▶ _練習問題 1_:
次の(a)〜(c)が本文の内容と合うかどうかを、はいかいいえで答え、決め手となる本文の語句をそのまま引用してください。
(a) フランス語の「ナイーヴ」は女性形である。
(b) 日本人なら「ナイーブ」を悪い意味に受け取るだろうと書かれている。
(c) 男性形の"naïf"は「ナイーヴ」と発音する。

▶ _本文_:
● ● ● ● ● ● ●

2020年2月25日火曜日

フランス語の「ナイーブ」にご用心

彼ってナイーブな人だよね。

というフレーズを耳にしたら、「ナイーブ」という言葉をどのように解釈しますか?おそらく日本人であれば、

デリケートな、繊細な

という意味に捉えると思います。だとしたら、話題になっている「彼」のイメージは決して悪いものではないはず。褒め言葉とも言えない気はするけど…

さて「ナイーブ」という言葉、実はフランス語由来でして"naïve"と書いて「ナイーヴ」と発音する形容詞です。しかも、「ナイーヴ」は「女性形」なので、男性形は"naïf"と書いて「ナイーフ」と発音します。

なので、「彼ってナイーブな人だよね」という文をフランス語にすると、

Il est naïf.
(イレ ナイーフ)

● ● ● ● ● ● ●

▶ _提供データ_:
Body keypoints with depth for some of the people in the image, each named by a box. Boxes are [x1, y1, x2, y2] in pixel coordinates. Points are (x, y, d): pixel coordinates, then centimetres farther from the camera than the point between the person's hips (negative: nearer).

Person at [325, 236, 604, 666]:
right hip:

● ● ● ● ● ● ●

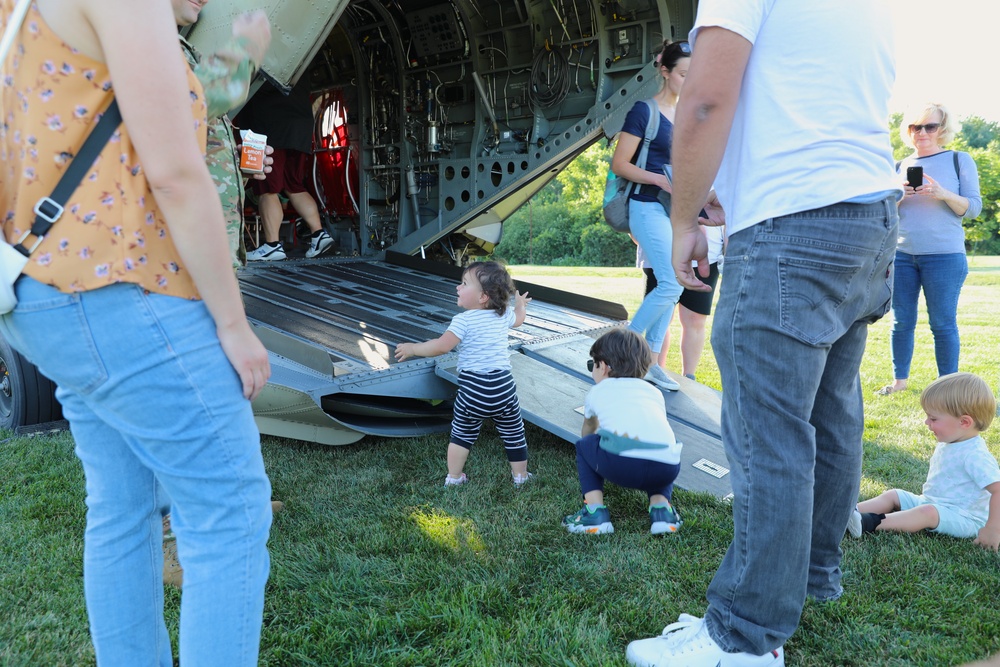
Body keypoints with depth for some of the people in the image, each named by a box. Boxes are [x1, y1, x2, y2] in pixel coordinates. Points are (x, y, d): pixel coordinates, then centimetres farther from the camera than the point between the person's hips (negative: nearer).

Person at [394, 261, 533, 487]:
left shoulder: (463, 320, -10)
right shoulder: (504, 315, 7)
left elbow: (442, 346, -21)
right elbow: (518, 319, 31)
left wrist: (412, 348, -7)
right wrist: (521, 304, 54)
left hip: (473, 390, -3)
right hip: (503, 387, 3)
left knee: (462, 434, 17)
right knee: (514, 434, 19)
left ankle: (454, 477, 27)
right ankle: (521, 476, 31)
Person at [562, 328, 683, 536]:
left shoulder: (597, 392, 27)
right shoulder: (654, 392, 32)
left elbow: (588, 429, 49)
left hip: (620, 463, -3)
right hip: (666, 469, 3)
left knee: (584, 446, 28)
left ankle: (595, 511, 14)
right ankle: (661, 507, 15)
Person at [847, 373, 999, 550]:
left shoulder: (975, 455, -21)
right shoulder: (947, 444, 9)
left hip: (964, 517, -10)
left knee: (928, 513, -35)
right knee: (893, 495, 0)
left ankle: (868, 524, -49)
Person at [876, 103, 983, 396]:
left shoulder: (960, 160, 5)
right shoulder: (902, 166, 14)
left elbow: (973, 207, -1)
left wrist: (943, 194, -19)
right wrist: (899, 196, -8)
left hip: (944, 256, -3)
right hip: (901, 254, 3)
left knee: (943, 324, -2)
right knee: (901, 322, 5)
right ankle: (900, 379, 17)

● ● ● ● ● ● ●

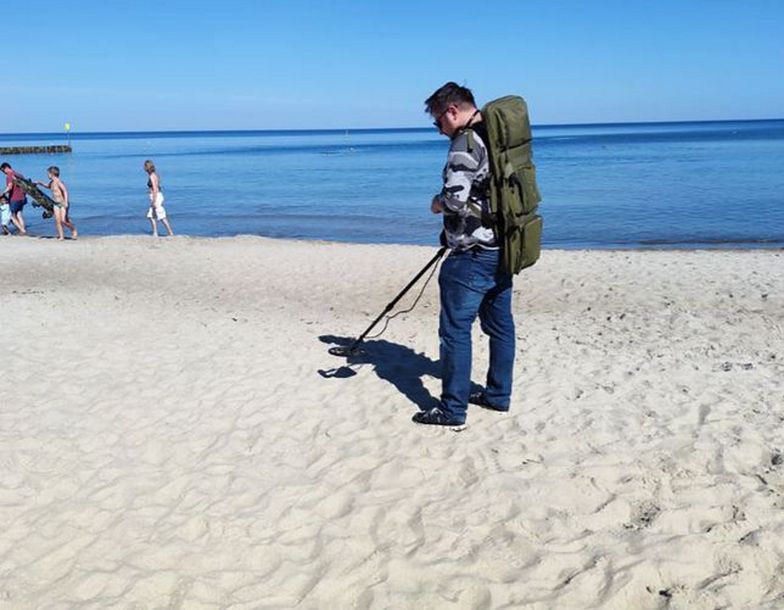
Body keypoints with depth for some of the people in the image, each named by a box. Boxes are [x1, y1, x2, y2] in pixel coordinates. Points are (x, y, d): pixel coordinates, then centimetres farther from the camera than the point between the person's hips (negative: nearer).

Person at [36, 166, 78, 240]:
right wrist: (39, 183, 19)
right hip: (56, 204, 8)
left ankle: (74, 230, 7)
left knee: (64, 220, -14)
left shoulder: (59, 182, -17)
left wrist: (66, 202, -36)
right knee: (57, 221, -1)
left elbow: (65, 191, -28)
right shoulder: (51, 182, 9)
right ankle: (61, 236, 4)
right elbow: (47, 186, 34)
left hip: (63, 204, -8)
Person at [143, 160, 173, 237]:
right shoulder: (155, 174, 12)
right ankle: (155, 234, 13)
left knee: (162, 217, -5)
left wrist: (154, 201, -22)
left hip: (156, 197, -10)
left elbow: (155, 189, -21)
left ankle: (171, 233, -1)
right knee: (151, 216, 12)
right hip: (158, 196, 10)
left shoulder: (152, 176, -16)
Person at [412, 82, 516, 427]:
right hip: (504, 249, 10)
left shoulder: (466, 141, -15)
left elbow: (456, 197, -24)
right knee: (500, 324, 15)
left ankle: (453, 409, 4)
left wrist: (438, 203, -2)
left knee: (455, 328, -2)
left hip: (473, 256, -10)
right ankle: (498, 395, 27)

● ● ● ● ● ● ●

▶ _練習問題 2_: データのうち、「left ankle: (453, 409, 4)」を含む行で始まり「right ankle: (498, 395, 27)」を含む行で終わる部分を、両端の行も含めて、1行を1つの文字列とするJSONリストに書き直してください。空行は除きます。

▶ _解答 1_:
(a) はい。「「ナイーヴ」は「女性形」なので」
(b) いいえ。「話題になっている「彼」のイメージは決して悪いものではないはず」
(c) いいえ。「男性形は"naïf"と書いて「ナイーフ」と発音します」

▶ _解答 2_:
[
  "left ankle: (453, 409, 4)",
  "left wrist: (438, 203, -2)",
  "left knee: (455, 328, -2)",
  "left hip: (473, 256, -10)",
  "right ankle: (498, 395, 27)"
]